▸ **INFORMATION SHOWN**:

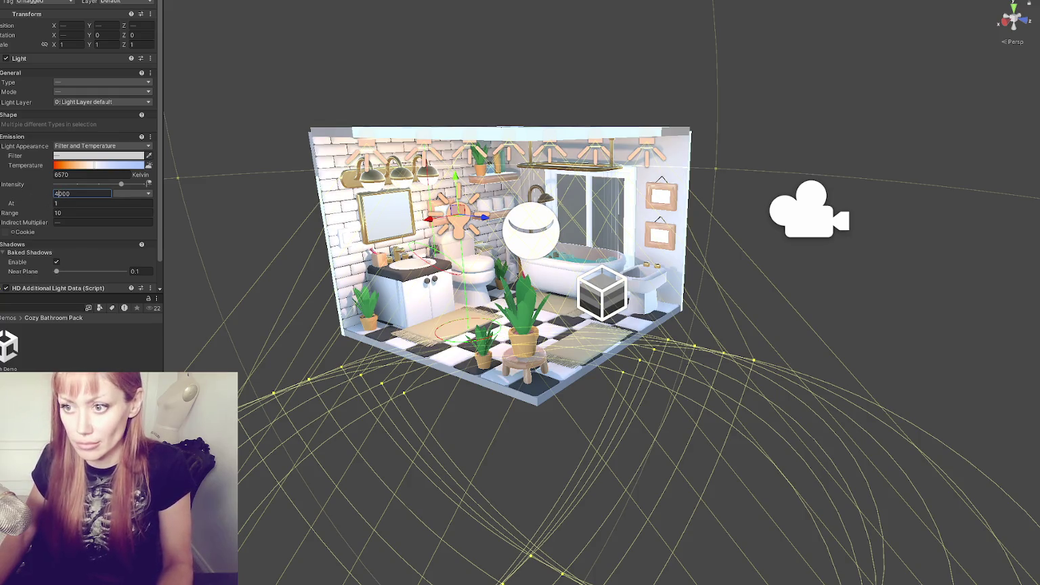
key(shift+d)
mouse_move(168, 214)
mouse_down()
mouse_move(278, 163)
mouse_move(255, 204)
mouse_up()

▸ **ABOUT THIS TASK**: Restate the data above verbatim, skipping every image.

▸ **COMPLETED EXERCISE**:
key(shift+d)
mouse_move(168, 214)
mouse_down()
mouse_move(278, 163)
mouse_move(255, 204)
mouse_up()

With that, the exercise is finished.